Running a Ruby map-reduce job with Hadoop

I am currently developing and app in my spare time and needed to merge a file with itself to include movies that are both Romance and Comedy.

The file looked somthing like this:

movie-a Comedy
movie-b Comedy
movie-a Romance

I wanted to produce a file of the form

movie-a [Comedy,Romance]

Ignoring the movies that don't include both genres.

I inmediately thought of using hadoop, even if the file was not huge, the map reduce algorithm seems a good fit for the problem.

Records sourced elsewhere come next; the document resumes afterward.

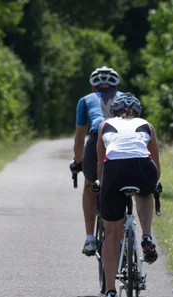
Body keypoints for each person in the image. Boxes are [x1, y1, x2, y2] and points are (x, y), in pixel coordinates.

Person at [95, 92, 161, 297]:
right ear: (138, 112)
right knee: (145, 192)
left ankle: (111, 292)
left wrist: (103, 187)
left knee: (111, 234)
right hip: (143, 168)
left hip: (114, 171)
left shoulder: (105, 125)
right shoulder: (147, 125)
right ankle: (146, 236)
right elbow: (155, 162)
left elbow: (101, 165)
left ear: (114, 112)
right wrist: (154, 184)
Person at [70, 66, 122, 256]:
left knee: (90, 185)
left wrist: (77, 162)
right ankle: (124, 230)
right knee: (123, 184)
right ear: (117, 88)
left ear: (94, 88)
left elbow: (79, 139)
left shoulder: (85, 101)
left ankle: (90, 239)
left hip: (97, 140)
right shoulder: (128, 98)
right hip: (124, 142)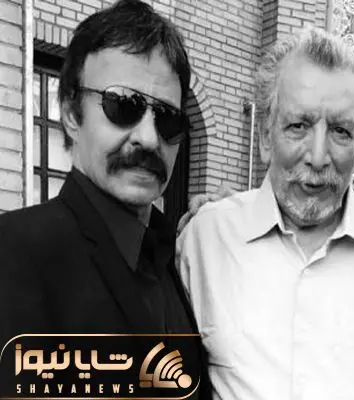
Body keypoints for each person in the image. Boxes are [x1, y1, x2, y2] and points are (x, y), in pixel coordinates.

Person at [177, 27, 354, 400]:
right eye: (298, 126)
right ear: (265, 136)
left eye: (340, 131)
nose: (318, 156)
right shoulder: (206, 239)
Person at [0, 0, 210, 396]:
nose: (149, 138)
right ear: (71, 113)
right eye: (123, 106)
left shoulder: (172, 256)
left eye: (167, 118)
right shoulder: (14, 252)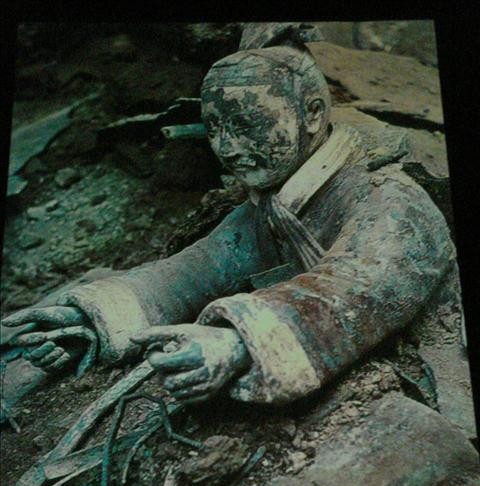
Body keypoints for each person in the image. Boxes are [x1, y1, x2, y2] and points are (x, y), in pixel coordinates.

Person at [2, 24, 456, 411]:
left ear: (313, 114)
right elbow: (190, 273)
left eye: (247, 124)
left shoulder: (391, 202)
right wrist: (94, 320)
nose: (228, 147)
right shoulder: (268, 208)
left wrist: (238, 343)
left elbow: (353, 289)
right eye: (216, 129)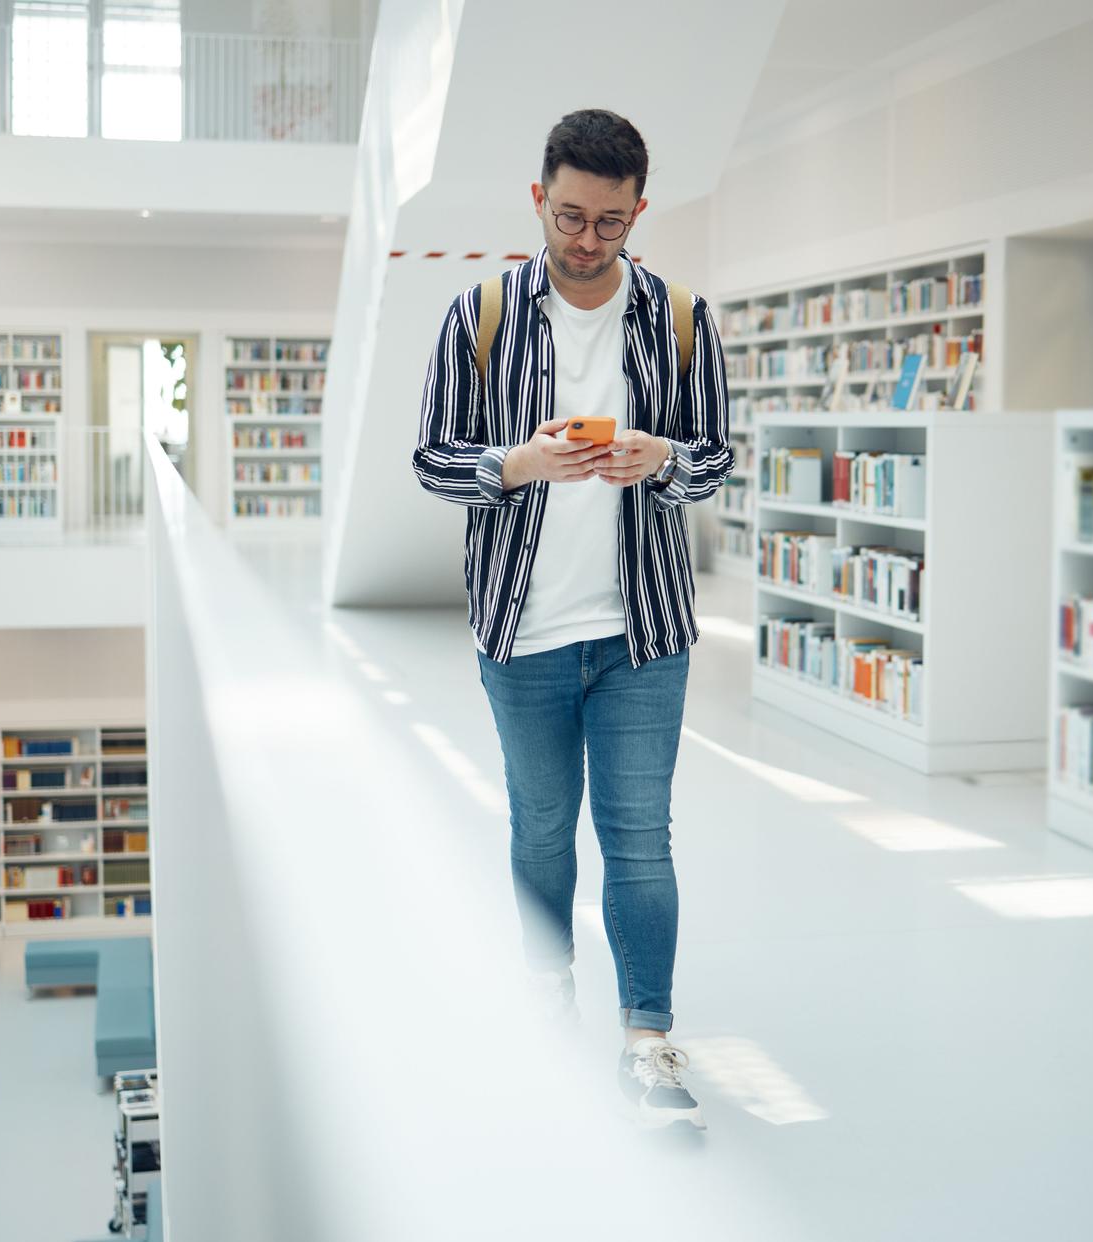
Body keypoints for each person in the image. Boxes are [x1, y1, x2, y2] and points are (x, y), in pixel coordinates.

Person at [410, 108, 732, 1130]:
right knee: (542, 829)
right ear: (538, 198)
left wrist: (665, 461)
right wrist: (516, 463)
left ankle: (649, 1041)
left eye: (610, 221)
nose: (587, 240)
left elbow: (716, 457)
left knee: (640, 838)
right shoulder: (480, 315)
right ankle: (546, 1003)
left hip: (645, 632)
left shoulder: (682, 317)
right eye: (569, 215)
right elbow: (432, 459)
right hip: (524, 631)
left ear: (640, 210)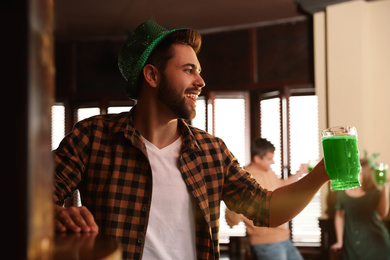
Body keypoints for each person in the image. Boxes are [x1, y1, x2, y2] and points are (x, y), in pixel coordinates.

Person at [53, 20, 330, 260]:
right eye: (188, 70)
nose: (201, 81)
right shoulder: (93, 136)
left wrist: (321, 174)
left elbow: (267, 209)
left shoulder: (212, 151)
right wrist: (55, 214)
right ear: (152, 75)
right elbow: (31, 197)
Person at [225, 137, 305, 260]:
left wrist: (299, 174)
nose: (272, 162)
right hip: (267, 243)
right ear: (257, 158)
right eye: (269, 159)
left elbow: (282, 188)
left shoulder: (268, 172)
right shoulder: (245, 179)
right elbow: (232, 213)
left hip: (283, 237)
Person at [330, 159, 390, 260]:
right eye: (354, 172)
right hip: (352, 245)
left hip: (377, 244)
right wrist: (340, 241)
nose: (356, 176)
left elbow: (382, 213)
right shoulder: (341, 193)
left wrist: (386, 186)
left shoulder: (374, 193)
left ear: (365, 175)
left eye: (360, 173)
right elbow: (339, 216)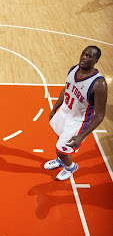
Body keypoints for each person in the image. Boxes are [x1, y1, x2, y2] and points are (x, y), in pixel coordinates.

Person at [44, 46, 107, 181]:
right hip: (65, 112)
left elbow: (100, 115)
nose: (84, 57)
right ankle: (61, 160)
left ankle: (70, 167)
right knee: (60, 138)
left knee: (61, 149)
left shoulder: (99, 83)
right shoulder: (73, 69)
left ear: (96, 60)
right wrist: (55, 108)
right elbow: (66, 89)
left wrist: (81, 136)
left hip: (78, 121)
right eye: (84, 54)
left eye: (89, 56)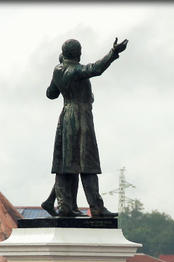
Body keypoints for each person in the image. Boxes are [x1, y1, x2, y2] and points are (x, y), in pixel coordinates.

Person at [47, 37, 127, 218]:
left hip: (65, 117)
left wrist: (60, 81)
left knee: (65, 163)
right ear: (77, 53)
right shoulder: (75, 70)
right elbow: (96, 69)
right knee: (87, 163)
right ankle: (96, 206)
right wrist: (113, 53)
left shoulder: (58, 70)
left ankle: (65, 205)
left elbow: (51, 94)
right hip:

I have done some small work in hadoop with Java, but in this case my project was Ruby based and I wanted to keep on using Ruby even for my hadoop job, so I used the streaming API of hadoop to solve the problem.
I needed to develop a fast and easy solution. What follows is the code:

Consulting some bibliography and the Web I came to a very easy solution.

map.rb
  1. ARGF.each do |line|
  2.    begin
  3.      parts = line.split("\t")
  4.      puts parts[0]+"\t"+ parts[parts.size-1]
  5.    rescue
  6.      puts 'error'
  7.    end
  8. end
reduce.rb
  1. current_key = nil
  2. current_key_values=[]
  3. ARGF.each do |line|
  4.    line = line.chomp
  5.    (key, value) = line.split(/\t/)
  6.    if current_key.nil?
  7.      current_key=key
  8.    end
  9.    if current_key==key
  10.      current_key_values<<value
  11.    else
  12.      if current_key_values.include?("Comedy") and current_key_values.include?("Romance")
  13.        puts current_key + "\t" + current_key_values.to_s
  14.      end
  15.      current_key=key
  16.      current_key_values=[value]
  17.    end
  18. end
hadoop_run.sh
  1. #!/bin/bash
  2.  
  3. HADOOP_HOME=/home/cscarioni/programs/hadoop-0.22.0
  4. JAR=contrib/streaming/hadoop-0.22.0-streaming.jar
  5.  
  6. STREAMCOMMAND="$HADOOP_HOME/bin/hadoop jar $HADOOP_HOME/$JAR"
  7.  
  8. $STREAMCOMMAND \
  9.  -mapper 'ruby map.rb' \
  10.  -reducer 'ruby reduce.rb' \
  11.  -file map.rb \
  12.  -file reduce.rb \
  13.  -input '/home/cscarioni/Downloads/comedy_romance_movies' \
  14.  -output /home/cscarioni/Downloads/comedy_romance_movies_results


I consider the main differences between the streaming API and the Java API are:

1. The streaming API works everything in the stdin and stdout between the scripts, (take a look at the ARGF and puts use in both map.rb and reduce.rb) like when we use the pipe in the command line between commands

2. In the Java API the results from the mapper phase are grouped together for example in our case we would actually receive directly on the reduce phase the line (movie-a [Romance,Comedy]). In the streaming API on the other hand, the grouping needs to be done manually, what we get is an ordered list by key (so all the movie-a would be next to each other).

So there we have a small and functional map reduce job in Ruby with Hadoop.